We made it to the Ascalon Road Trailhead where I used the facilities, then we headed back up for two more loops back to 5 Points and back. The only really technical part of the whole system is on the Caprock trail where you have to crawl over lots of exposed rock a la the Pinhoti on Dug Gap Mountain. There's even a loop where if you screw it up, you can loop back until you get it right. I never got it right. There was this tricky ledge I couldn't get over, and in the other direction I managed to get my bike to rebound out from under me once. Woohoo!

Travis's tire had been leaking down and he had to juice it, once up by the old Turino...

 Tire Repair

...and again down lower right before we headed back to the lot at the end of the day.

While he was attending to it the second time, I waited about 50 yards down the trail at the next intersection and ran into a group of hikers that we'd seen earlier. It was a couple, their kids and one of their mothers. Three generations of family out hiking together. I love it. I talked to them a bit and it turned out they lived nearby, had for generations, had walked all over the mountain for years and knew the history really well. Post-civil war it had been a coal mine and all that weird terrain was, in fact, mine tailings. The coal was mainly shipped to Chickamauga by rail but the older lady's father used to buy coal from the mine and resell it locally. She'd gone there with him to pick it up several times. The ground was always warm, the coal was always scattered in thin piles everywhere and it steamed constantly. To her, it seemed like the entrance to the pit of hell. The coal was originally dug out by hand but later they brought in steam shovels and it was eventually abandoned in the late 1800's.

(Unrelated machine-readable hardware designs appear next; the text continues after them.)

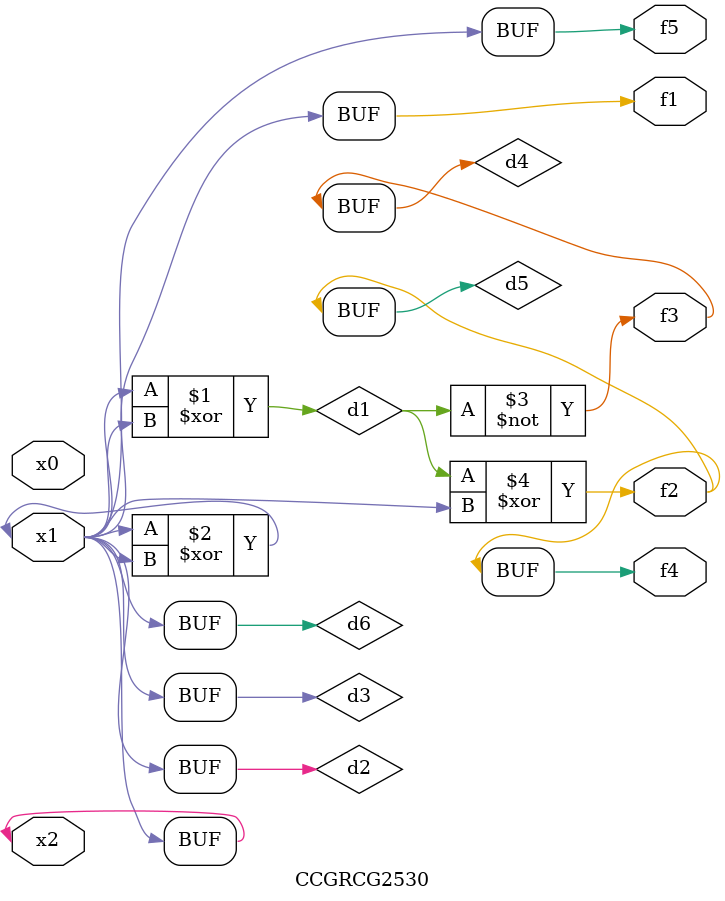
<source format=v>
module CCGRCG2530(
	input x0, x1, x2,
	output f1, f2, f3, f4, f5
);

	wire d1, d2, d3, d4, d5, d6;

	xor (d1, x1, x2);
	buf (d2, x1, x2);
	xor (d3, x1, x2);
	nor (d4, d1);
	xor (d5, d1, d2);
	buf (d6, d2, d3);
	assign f1 = d6;
	assign f2 = d5;
	assign f3 = d4;
	assign f4 = d5;
	assign f5 = d6;
endmodule

</source>
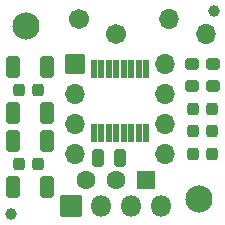
<source format=gts>
G04 #@! TF.GenerationSoftware,KiCad,Pcbnew,(6.0.0-0)*
G04 #@! TF.CreationDate,2022-08-07T15:03:16+01:00*
G04 #@! TF.ProjectId,VR-Conditioner-MAX9926+reg,56522d43-6f6e-4646-9974-696f6e65722d,3.72*
G04 #@! TF.SameCoordinates,PX68c4118PY713e7a8*
G04 #@! TF.FileFunction,Soldermask,Top*
G04 #@! TF.FilePolarity,Negative*
%FSLAX46Y46*%
G04 Gerber Fmt 4.6, Leading zero omitted, Abs format (unit mm)*
G04 Created by KiCad (PCBNEW (6.0.0-0)) date 2022-08-07 15:03:16*
%MOMM*%
%LPD*%
G01*
G04 APERTURE LIST*
G04 Aperture macros list*
%AMRoundRect*
0 Rectangle with rounded corners*
0 $1 Rounding radius*
0 $2 $3 $4 $5 $6 $7 $8 $9 X,Y pos of 4 corners*
0 Add a 4 corners polygon primitive as box body*
4,1,4,$2,$3,$4,$5,$6,$7,$8,$9,$2,$3,0*
0 Add four circle primitives for the rounded corners*
1,1,$1+$1,$2,$3*
1,1,$1+$1,$4,$5*
1,1,$1+$1,$6,$7*
1,1,$1+$1,$8,$9*
0 Add four rect primitives between the rounded corners*
20,1,$1+$1,$2,$3,$4,$5,0*
20,1,$1+$1,$4,$5,$6,$7,0*
20,1,$1+$1,$6,$7,$8,$9,0*
20,1,$1+$1,$8,$9,$2,$3,0*%
G04 Aperture macros list end*
%ADD10RoundRect,0.269550X0.218750X0.256250X-0.218750X0.256250X-0.218750X-0.256250X0.218750X-0.256250X0*%
%ADD11RoundRect,0.294550X-0.243750X-0.456250X0.243750X-0.456250X0.243750X0.456250X-0.243750X0.456250X0*%
%ADD12RoundRect,0.269550X-0.218750X-0.256250X0.218750X-0.256250X0.218750X0.256250X-0.218750X0.256250X0*%
%ADD13RoundRect,0.300800X-0.312500X-0.625000X0.312500X-0.625000X0.312500X0.625000X-0.312500X0.625000X0*%
%ADD14C,1.000000*%
%ADD15RoundRect,0.050800X-0.800000X-0.800000X0.800000X-0.800000X0.800000X0.800000X-0.800000X0.800000X0*%
%ADD16O,1.701600X1.701600*%
%ADD17RoundRect,0.288300X0.287500X0.237500X-0.287500X0.237500X-0.287500X-0.237500X0.287500X-0.237500X0*%
%ADD18RoundRect,0.050800X-0.177400X0.727449X-0.177400X-0.727449X0.177400X-0.727449X0.177400X0.727449X0*%
%ADD19C,1.701600*%
%ADD20C,2.301600*%
%ADD21RoundRect,0.050800X-0.850000X0.850000X-0.850000X-0.850000X0.850000X-0.850000X0.850000X0.850000X0*%
%ADD22O,1.801600X1.801600*%
%ADD23RoundRect,0.050800X0.750000X-0.750000X0.750000X0.750000X-0.750000X0.750000X-0.750000X-0.750000X0*%
%ADD24C,1.601600*%
G04 APERTURE END LIST*
D10*
G04 #@! TO.C,C1*
X20790000Y8890000D03*
X19215000Y8890000D03*
G04 #@! TD*
G04 #@! TO.C,C2*
X20790000Y10795000D03*
X19215000Y10795000D03*
G04 #@! TD*
G04 #@! TO.C,C3*
X20790000Y12700000D03*
X19215000Y12700000D03*
G04 #@! TD*
D11*
G04 #@! TO.C,C4*
X11127500Y8509000D03*
X13002500Y8509000D03*
G04 #@! TD*
D12*
G04 #@! TO.C,C10*
X4483000Y14287500D03*
X6058000Y14287500D03*
G04 #@! TD*
D10*
G04 #@! TO.C,C20*
X6058000Y8001000D03*
X4483000Y8001000D03*
G04 #@! TD*
D13*
G04 #@! TO.C,R22*
X3935000Y9969500D03*
X6860000Y9969500D03*
G04 #@! TD*
G04 #@! TO.C,R21*
X3935000Y6032500D03*
X6860000Y6032500D03*
G04 #@! TD*
G04 #@! TO.C,R11*
X3935000Y12319000D03*
X6860000Y12319000D03*
G04 #@! TD*
D14*
G04 #@! TO.C,FID1*
X3810000Y3810000D03*
G04 #@! TD*
G04 #@! TO.C,FID2*
X20955000Y20955000D03*
G04 #@! TD*
D15*
G04 #@! TO.C,J3*
X9207500Y16510000D03*
D16*
X9207500Y13970000D03*
X9207500Y11430000D03*
X9207500Y8890000D03*
X16827500Y8890000D03*
X16827500Y11430000D03*
X16827500Y13970000D03*
X16827500Y16510000D03*
G04 #@! TD*
D17*
G04 #@! TO.C,R10*
X20877500Y16510000D03*
X19127500Y16510000D03*
G04 #@! TD*
G04 #@! TO.C,R20*
X20877500Y14605000D03*
X19127500Y14605000D03*
G04 #@! TD*
D18*
G04 #@! TO.C,U1*
X15240000Y16056348D03*
X14605000Y16056348D03*
X13970000Y16056348D03*
X13335000Y16056348D03*
X12700000Y16056348D03*
X12065000Y16056348D03*
X11430000Y16056348D03*
X10795000Y16056348D03*
X10795000Y10613652D03*
X11430000Y10613652D03*
X12065000Y10613652D03*
X12700000Y10613652D03*
X13335000Y10613652D03*
X13970000Y10613652D03*
X14605000Y10613652D03*
X15240000Y10613652D03*
G04 #@! TD*
D19*
G04 #@! TO.C,R13*
X9525000Y20320000D03*
D16*
X17145000Y20320000D03*
G04 #@! TD*
D19*
G04 #@! TO.C,R23*
X12700000Y19050000D03*
D16*
X20320000Y19050000D03*
G04 #@! TD*
D20*
G04 #@! TO.C,H1*
X19685000Y5080000D03*
G04 #@! TD*
G04 #@! TO.C,H2*
X5080000Y19685000D03*
G04 #@! TD*
D13*
G04 #@! TO.C,R12*
X3935000Y16256000D03*
X6860000Y16256000D03*
G04 #@! TD*
D21*
G04 #@! TO.C,J2*
X8890000Y4445000D03*
D22*
X11430000Y4445000D03*
X13970000Y4445000D03*
X16510000Y4445000D03*
G04 #@! TD*
D23*
G04 #@! TO.C,U2*
X15240000Y6650000D03*
D24*
X12700000Y6650000D03*
X10160000Y6650000D03*
G04 #@! TD*
M02*

</source>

What are the odds that I'd run into the one family out there hiking, right when I'd be stopped otherwise, and that they would be that closely tied to the history of the mountain, which we just happened to be curious about after noticing the weird terrain that probably nobody else would think twice about. What are the odds!?

Incalculable.

It had been a long day, and a slightly cold day too. It probably never got higher than 40 degrees and I'd been wiggling my toes for hours. Somehow though, it didn't seem nearly as bad as it did on the road a few days earlier and it was over ten degrees colder.

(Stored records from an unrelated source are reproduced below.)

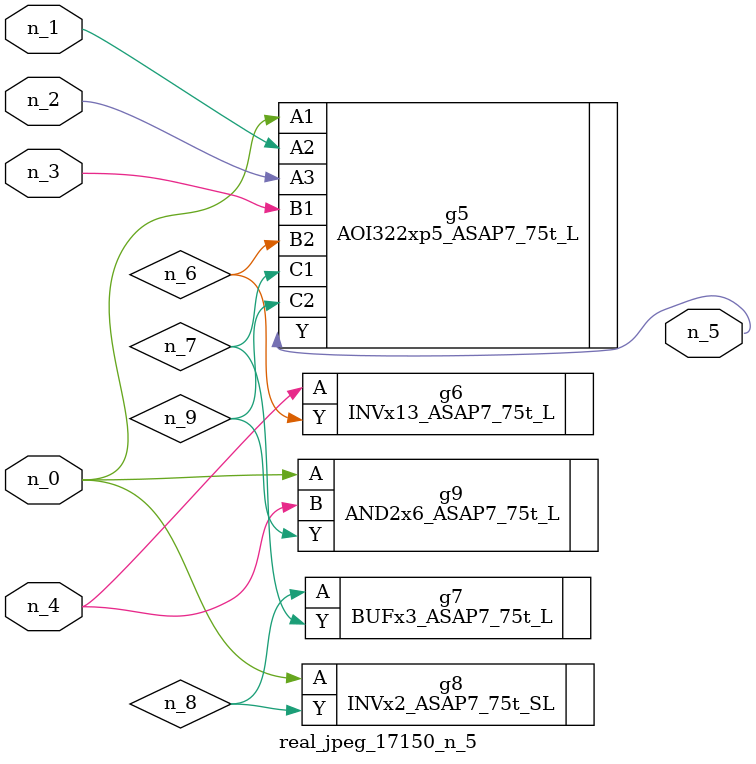
<source format=v>
module real_jpeg_17150_n_5 (n_4, n_0, n_1, n_2, n_3, n_5);

input n_4;
input n_0;
input n_1;
input n_2;
input n_3;

output n_5;

wire n_8;
wire n_6;
wire n_7;
wire n_9;

AOI322xp5_ASAP7_75t_L g5 ( 
.A1(n_0),
.A2(n_1),
.A3(n_2),
.B1(n_3),
.B2(n_6),
.C1(n_7),
.C2(n_9),
.Y(n_5)
);

INVx2_ASAP7_75t_SL g8 ( 
.A(n_0),
.Y(n_8)
);

AND2x6_ASAP7_75t_L g9 ( 
.A(n_0),
.B(n_4),
.Y(n_9)
);

INVx13_ASAP7_75t_L g6 ( 
.A(n_4),
.Y(n_6)
);

BUFx3_ASAP7_75t_L g7 ( 
.A(n_8),
.Y(n_7)
);


endmodule
</source>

Back at the lot we asked some locals about good places to eat. They suggested two allegedly great Mexican joints but Travis wanted a burger. He was attempting to consult the internet when a guy came over and suggested the Pigeon Mountain Country Store. His directions weren't that accurate but oddly enough, I knew where it was. I'd ridden by it twice this past summer trying to beat the sunset back to my car.

They were always closed when I'd ridden by and I told myself "Someday I'll be up here early enough to eat there" and lo, the prophesy was fulfilled.

 Pigeon Mountain Country Store

They make burgers from locally-raised grass-fed beef and serve them on an onion roll and man it hit the spot. Man! I'm eating there next time I'm up that way and you should too.

In the parking lot on the way out, I observed a custody swap. Can't un-ring that bell. I see them everywhere.

Satisfied! That's how I felt on the drive home. It was all smiles and satisfaction. I had a two and a half hour drive back but I definitely got my money's worth. New trails, great trails! A long ride, good food, and it was great to ride with Travis again. I almost can't wait for next weekend. Maybe I can do it all over again.

1 comment:

  1. sounds like tons of fun!

    i hear you on noticing the wheels all the time....i'm running a 29er fork/wheel on the front of my 26er, get all kinds of weird looks, but hey it works for me. (and motorcycles of the dirt variety too mind you!)